## [Exercise objective]
Find every line below with the word "Usage" in it, and copy each one.

## [Data shown]
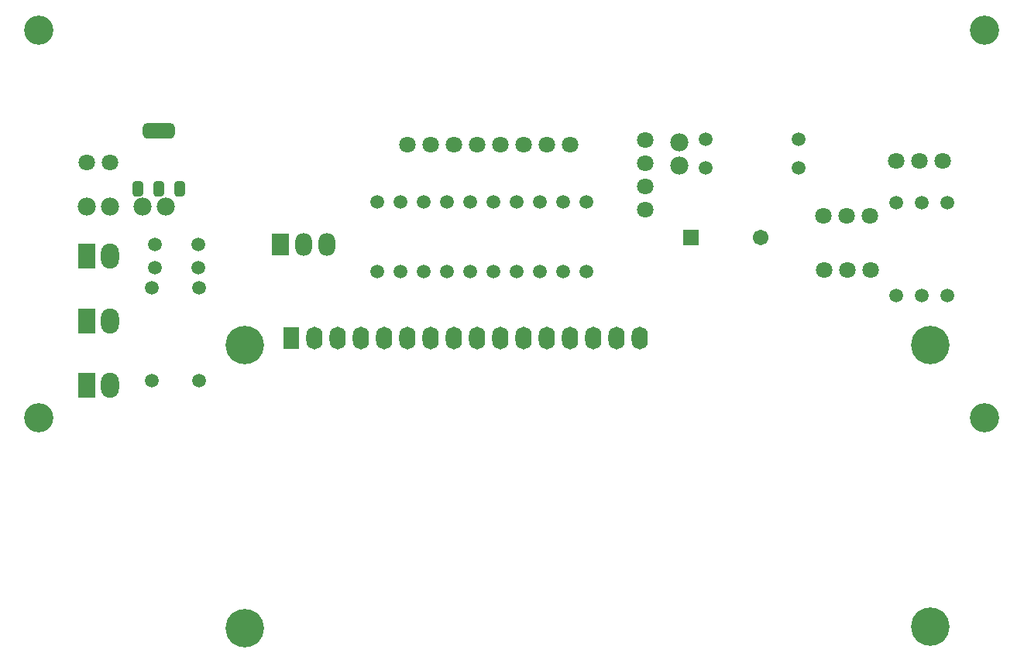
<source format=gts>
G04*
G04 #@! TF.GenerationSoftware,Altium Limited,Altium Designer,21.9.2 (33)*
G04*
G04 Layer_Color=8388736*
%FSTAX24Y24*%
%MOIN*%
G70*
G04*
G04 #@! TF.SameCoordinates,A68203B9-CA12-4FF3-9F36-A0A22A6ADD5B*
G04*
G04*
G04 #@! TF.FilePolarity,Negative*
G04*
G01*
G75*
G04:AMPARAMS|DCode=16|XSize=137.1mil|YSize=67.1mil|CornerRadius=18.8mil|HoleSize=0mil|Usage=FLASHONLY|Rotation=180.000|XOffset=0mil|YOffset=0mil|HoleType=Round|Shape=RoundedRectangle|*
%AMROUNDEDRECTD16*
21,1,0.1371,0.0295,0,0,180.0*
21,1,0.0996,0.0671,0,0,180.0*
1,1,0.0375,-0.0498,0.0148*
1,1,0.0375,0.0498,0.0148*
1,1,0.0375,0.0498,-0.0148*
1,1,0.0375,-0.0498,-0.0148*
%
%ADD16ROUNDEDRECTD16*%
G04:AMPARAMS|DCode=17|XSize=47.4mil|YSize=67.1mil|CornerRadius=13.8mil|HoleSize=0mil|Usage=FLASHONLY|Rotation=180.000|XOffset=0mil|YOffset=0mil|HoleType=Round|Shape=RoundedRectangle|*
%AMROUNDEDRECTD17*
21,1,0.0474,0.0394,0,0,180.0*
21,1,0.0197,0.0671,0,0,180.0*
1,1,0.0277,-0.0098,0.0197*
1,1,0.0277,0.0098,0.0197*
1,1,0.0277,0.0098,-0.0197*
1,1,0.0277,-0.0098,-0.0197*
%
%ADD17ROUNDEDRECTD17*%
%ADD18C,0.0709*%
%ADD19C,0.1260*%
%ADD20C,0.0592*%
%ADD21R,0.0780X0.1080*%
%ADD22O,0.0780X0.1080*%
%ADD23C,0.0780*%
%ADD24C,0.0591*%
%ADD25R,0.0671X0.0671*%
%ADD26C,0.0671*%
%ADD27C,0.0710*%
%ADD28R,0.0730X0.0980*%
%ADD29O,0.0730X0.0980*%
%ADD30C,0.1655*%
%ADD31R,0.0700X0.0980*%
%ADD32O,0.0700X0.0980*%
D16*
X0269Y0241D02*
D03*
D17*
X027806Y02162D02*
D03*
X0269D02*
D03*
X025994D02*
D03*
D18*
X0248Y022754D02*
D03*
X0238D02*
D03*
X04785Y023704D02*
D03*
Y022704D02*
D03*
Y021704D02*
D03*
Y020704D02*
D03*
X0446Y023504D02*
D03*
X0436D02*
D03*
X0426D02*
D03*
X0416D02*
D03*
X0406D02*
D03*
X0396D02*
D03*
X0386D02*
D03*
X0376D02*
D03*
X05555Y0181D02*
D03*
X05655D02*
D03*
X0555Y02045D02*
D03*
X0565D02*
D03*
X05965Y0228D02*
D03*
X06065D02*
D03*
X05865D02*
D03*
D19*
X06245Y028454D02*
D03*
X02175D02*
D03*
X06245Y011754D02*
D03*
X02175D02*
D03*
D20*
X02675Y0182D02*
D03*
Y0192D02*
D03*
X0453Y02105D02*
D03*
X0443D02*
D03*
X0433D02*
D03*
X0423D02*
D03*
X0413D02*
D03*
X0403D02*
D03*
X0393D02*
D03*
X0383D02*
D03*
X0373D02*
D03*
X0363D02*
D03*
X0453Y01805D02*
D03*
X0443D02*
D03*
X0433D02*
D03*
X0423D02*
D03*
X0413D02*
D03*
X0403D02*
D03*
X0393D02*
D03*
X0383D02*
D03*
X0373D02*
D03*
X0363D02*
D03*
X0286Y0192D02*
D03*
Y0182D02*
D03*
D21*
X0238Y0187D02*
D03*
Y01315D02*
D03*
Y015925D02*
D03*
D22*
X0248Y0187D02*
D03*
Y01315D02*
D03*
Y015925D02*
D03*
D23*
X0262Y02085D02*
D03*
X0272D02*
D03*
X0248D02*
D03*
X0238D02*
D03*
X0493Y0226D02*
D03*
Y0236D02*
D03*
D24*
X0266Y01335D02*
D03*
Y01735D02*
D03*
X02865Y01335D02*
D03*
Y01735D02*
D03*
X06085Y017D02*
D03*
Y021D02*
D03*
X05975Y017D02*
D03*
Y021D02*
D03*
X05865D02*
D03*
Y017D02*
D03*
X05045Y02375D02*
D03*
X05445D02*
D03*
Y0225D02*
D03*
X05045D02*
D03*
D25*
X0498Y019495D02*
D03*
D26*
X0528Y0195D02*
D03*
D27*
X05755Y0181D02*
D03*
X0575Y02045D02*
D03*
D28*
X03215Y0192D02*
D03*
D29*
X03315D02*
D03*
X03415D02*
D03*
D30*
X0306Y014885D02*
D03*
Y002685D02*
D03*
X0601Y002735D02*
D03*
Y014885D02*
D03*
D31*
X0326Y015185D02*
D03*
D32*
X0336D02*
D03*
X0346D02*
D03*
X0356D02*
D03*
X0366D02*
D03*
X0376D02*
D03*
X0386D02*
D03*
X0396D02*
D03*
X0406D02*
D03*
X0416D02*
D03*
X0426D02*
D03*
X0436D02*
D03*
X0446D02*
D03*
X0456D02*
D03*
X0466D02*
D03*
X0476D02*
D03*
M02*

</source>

## [Written solution]
G04:AMPARAMS|DCode=16|XSize=137.1mil|YSize=67.1mil|CornerRadius=18.8mil|HoleSize=0mil|Usage=FLASHONLY|Rotation=180.000|XOffset=0mil|YOffset=0mil|HoleType=Round|Shape=RoundedRectangle|*
G04:AMPARAMS|DCode=17|XSize=47.4mil|YSize=67.1mil|CornerRadius=13.8mil|HoleSize=0mil|Usage=FLASHONLY|Rotation=180.000|XOffset=0mil|YOffset=0mil|HoleType=Round|Shape=RoundedRectangle|*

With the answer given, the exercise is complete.